DOCUMENT TEXT START

High Performance Liquid Chromatograph of Nucleic Acids (DNA and RNA)
High Performance Liquid Chromatography (HPLC) was developed in the late 1960s and early 1970s. Today it is widely applied for separations and purifications in a variety of areas including pharmaceuticals, biotechnology, environmental, polymer and food industries.
HPLC has over the past decade become the method of choice for the analysis of a wide variety of compounds. Its main advantage over gas chromatography is that the analytes do not have to be volatile, so macromolecules are suitable for HPLC analysis.
HPLC is accomplished by injection of a small amount of liquid sample into a moving stream of liquid (called the mobile phase) that passes through a column packed with particles of stationary phase. Separation of a mixture into its components depends on different degrees of retention of each component in the column. The extent to which a component is retained in the column is determined by its partitioning between the liquid mobile phase and the stationary phase. In HPLC this partitioning is affected by the relative solute/stationary phase and solute/mobile phase interactions. Types of HPLC include partition, displacement, normal-phase, reversed-phase, size-exclusion, ion-exchange, and bio-affinity. Changes in mobile and stationary phase composition can have an enormous impact on sample separation. Since the compounds have different mobilities, they exit the column at different times (i.e., they have different retention times). It is important to remember that any changes in operating conditions will affect the retention time which will affect the accuracy of identification.
The retention time is the time between injection and detection. There are numerous detectors which can be used in liquid chromatography, depending on the species of interest. It is a device that senses the presence of components different from the liquid mobile phase and converts that information to an electrical signal. For qualitative identification one must rely on matching retention times of known compounds with the retention times of components in the unknown mixture.
Quantitative analysis is often accomplished through analytical HPLC. An automatic injector providing reproducible injection volumes is standard on modern commercial systems. Other components include a mobile phase reservoir (generally a clean solvent bottle), a pump, a sample inlet, a column, a detector with associated electronics, and computer interface. The pump, which is used to deliver precise, reproducible, and constant amount of mobile phase, often operates at pressures ranging from 500 – 5000 psi. These high pressures are needed because the stationary phase column packing consists of small, tightly packed particles. It takes significant pressure to push the mobile phase through this stationary phase at a reasonable flow rate.

DOCUMENT TEXT END
MATERIAL PROVIDED START

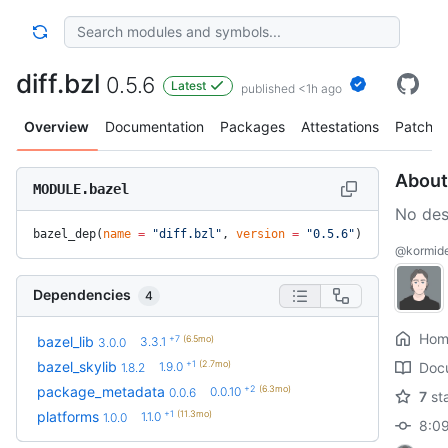
diff.bzl
0.5.6
Latest
published <1h ago
Overview
Documentation
Packages
Attestations
Patches
About
MODULE.bazel
No des
bazel_dep(
name
 =
 "diff.bzl"
, 
version
 =
 "0.5.6"
)
@kormide/
Dependencies
4
Hom
+7
(6.5mo)
bazel_lib
3.3.1
3.0.0
+1
(2.7mo)
bazel_skylib
1.9.0
Doc
1.8.2
+2
(6.3mo)
package_metadata
0.0.10
0.0.6
7
st
+1
(11.3mo)
platforms
1.1.0
1.0.0
8:09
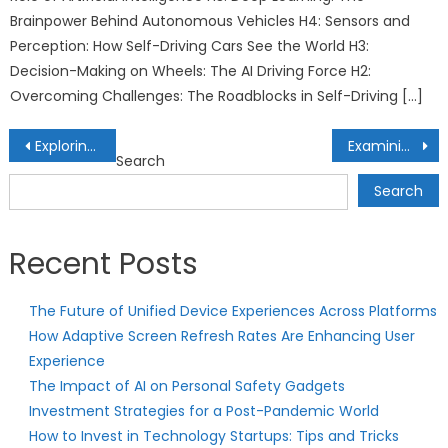
Brainpower Behind Autonomous Vehicles H4: Sensors and
Perception: How Self-Driving Cars See the World H3:
Decision-Making on Wheels: The AI Driving Force H2:
Overcoming Challenges: The Roadblocks in Self-Driving […]
Post
Exploring the World of Tech-Enhanced Rehabilitation Centers: Healing with Innovation
Examining Tax Benefits in Opportunity Zone Real Estate Investments: Community Development and Returns
Search
navigation
Search
Recent Posts
The Future of Unified Device Experiences Across Platforms
How Adaptive Screen Refresh Rates Are Enhancing User
Experience
The Impact of AI on Personal Safety Gadgets
Investment Strategies for a Post-Pandemic World
How to Invest in Technology Startups: Tips and Tricks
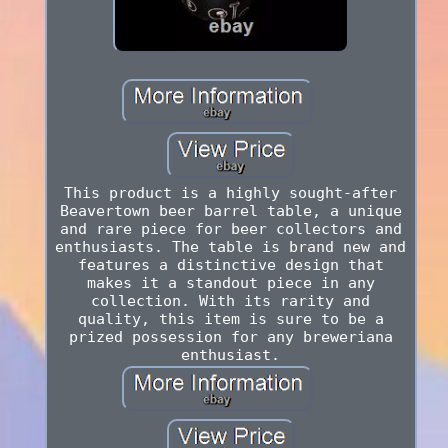
This product is a highly sought-after
Beavertown beer barrel table, a unique
and rare piece for beer collectors and
enthusiasts. The table is brand new and
features a distinctive design that
makes it a standout piece in any
collection. With its rarity and
quality, this item is sure to be a
prized possession for any breweriana
enthusiast.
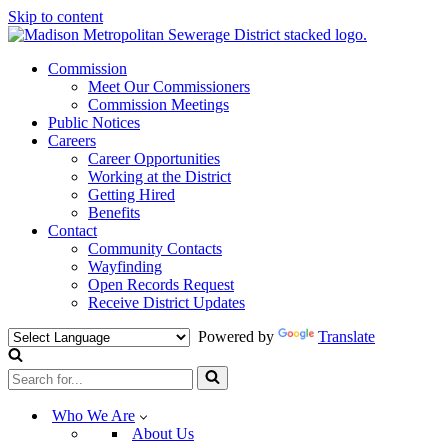
Skip to content
Commission
Meet Our Commissioners
Commission Meetings
Public Notices
Careers
Career Opportunities
Working at the District
Getting Hired
Benefits
Contact
Community Contacts
Wayfinding
Open Records Request
Receive District Updates
Powered by
Translate
Search
for...
Who We Are
About Us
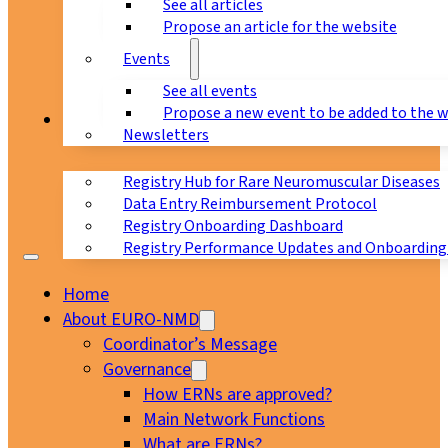
See all articles
Propose an article for the website
Events
See all events
Propose a new event to be added to the 
Registry
Newsletters
Registry Hub for Rare Neuromuscular Diseases
Data Entry Reimbursement Protocol
Registry Onboarding Dashboard
Registry Performance Updates and Onboarding
Home
About EURO-NMD
Coordinator’s Message
Governance
How ERNs are approved?
Main Network Functions
What are ERNs?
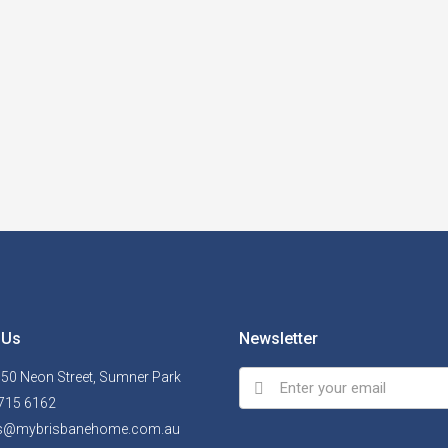
 Us
Newsletter
, 50 Neon Street, Sumner Park
715 6162
ls@mybrisbanehome.com.au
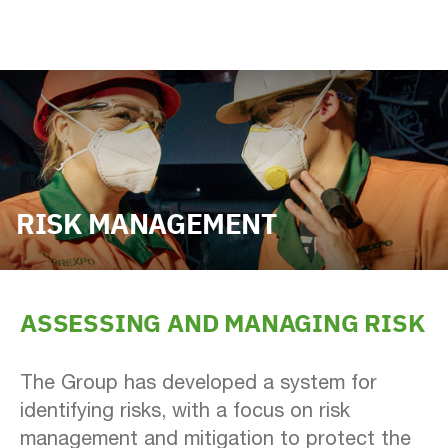
RISK MANAGEMENT
ASSESSING AND MANAGING RISK
The Group has developed a system for
identifying risks, with a focus on risk
management and mitigation to protect the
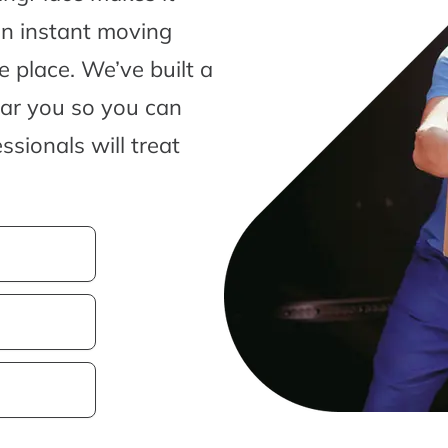
an instant moving
 place. We’ve built a
ear you so you can
sionals will treat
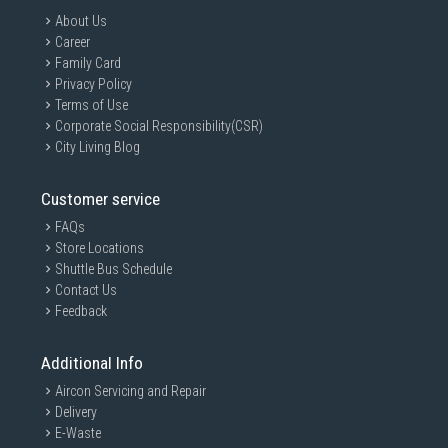
About Us
Career
Family Card
Privacy Policy
Terms of Use
Corporate Social Responsibility(CSR)
City Living Blog
Customer service
FAQs
Store Locations
Shuttle Bus Schedule
Contact Us
Feedback
Additional Info
Aircon Servicing and Repair
Delivery
E-Waste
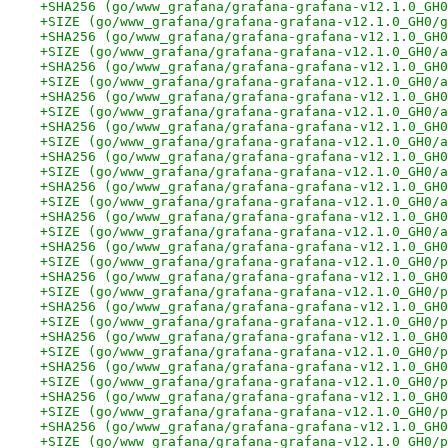
+SHA256 (go/www_grafana/grafana-grafana-v12.1.0_GH0
+SIZE (go/www_grafana/grafana-grafana-v12.1.0_GH0/g
+SHA256 (go/www_grafana/grafana-grafana-v12.1.0_GH0
+SIZE (go/www_grafana/grafana-grafana-v12.1.0_GH0/a
+SHA256 (go/www_grafana/grafana-grafana-v12.1.0_GH0
+SIZE (go/www_grafana/grafana-grafana-v12.1.0_GH0/a
+SHA256 (go/www_grafana/grafana-grafana-v12.1.0_GH0
+SIZE (go/www_grafana/grafana-grafana-v12.1.0_GH0/a
+SHA256 (go/www_grafana/grafana-grafana-v12.1.0_GH0
+SIZE (go/www_grafana/grafana-grafana-v12.1.0_GH0/a
+SHA256 (go/www_grafana/grafana-grafana-v12.1.0_GH0
+SIZE (go/www_grafana/grafana-grafana-v12.1.0_GH0/a
+SHA256 (go/www_grafana/grafana-grafana-v12.1.0_GH0
+SIZE (go/www_grafana/grafana-grafana-v12.1.0_GH0/a
+SHA256 (go/www_grafana/grafana-grafana-v12.1.0_GH0
+SIZE (go/www_grafana/grafana-grafana-v12.1.0_GH0/a
+SHA256 (go/www_grafana/grafana-grafana-v12.1.0_GH0
+SIZE (go/www_grafana/grafana-grafana-v12.1.0_GH0/p
+SHA256 (go/www_grafana/grafana-grafana-v12.1.0_GH0
+SIZE (go/www_grafana/grafana-grafana-v12.1.0_GH0/p
+SHA256 (go/www_grafana/grafana-grafana-v12.1.0_GH0
+SIZE (go/www_grafana/grafana-grafana-v12.1.0_GH0/p
+SHA256 (go/www_grafana/grafana-grafana-v12.1.0_GH0
+SIZE (go/www_grafana/grafana-grafana-v12.1.0_GH0/p
+SHA256 (go/www_grafana/grafana-grafana-v12.1.0_GH0
+SIZE (go/www_grafana/grafana-grafana-v12.1.0_GH0/p
+SHA256 (go/www_grafana/grafana-grafana-v12.1.0_GH0
+SIZE (go/www_grafana/grafana-grafana-v12.1.0_GH0/p
+SHA256 (go/www_grafana/grafana-grafana-v12.1.0_GH0
+SIZE (go/www_grafana/grafana-grafana-v12.1.0_GH0/p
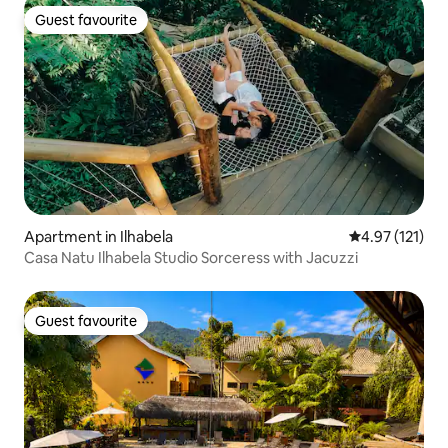
Guest favourite
Guest favourite
Apartment in Ilhabela
4.97 out of 5 
4.97 (121)
Casa Natu Ilhabela Studio Sorceress with Jacuzzi
Guest favourite
Guest favourite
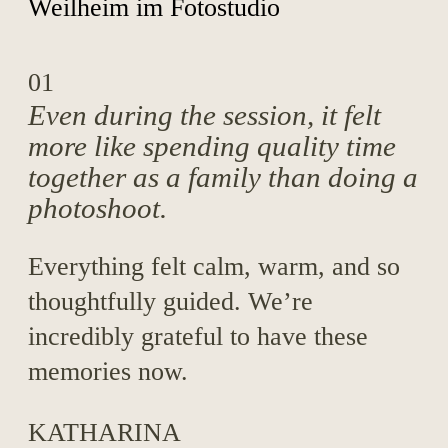
01
Even during the session, it felt
more like spending quality time
together as a family than doing a
photoshoot.
Everything felt calm, warm, and so
thoughtfully guided. We’re
incredibly grateful to have these
memories now.
KATHARINA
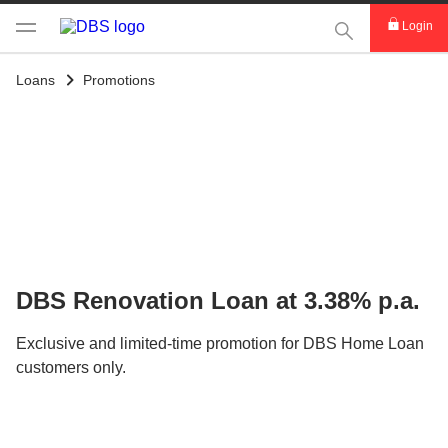
This Search func
Login
Loans
Promotions
DBS Renovation Loan at 3.38% p.a.
Exclusive and limited-time promotion for DBS Home Loan
customers only.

MATERIAL PROVIDED END

REQUIREMENT:
Answer these questions from the HPLC text:
1. When was HPLC developed?
2. What is its main advantage over gas chromatography?
3. What range of pressures does the pump often operate at?

ANSWER AREA:
1. HPLC was developed in the late 1960s and early 1970s.
2. The analytes do not have to be volatile, so macromolecules are suitable for HPLC analysis.
3. The pump often operates at pressures ranging from 500 to 5000 psi.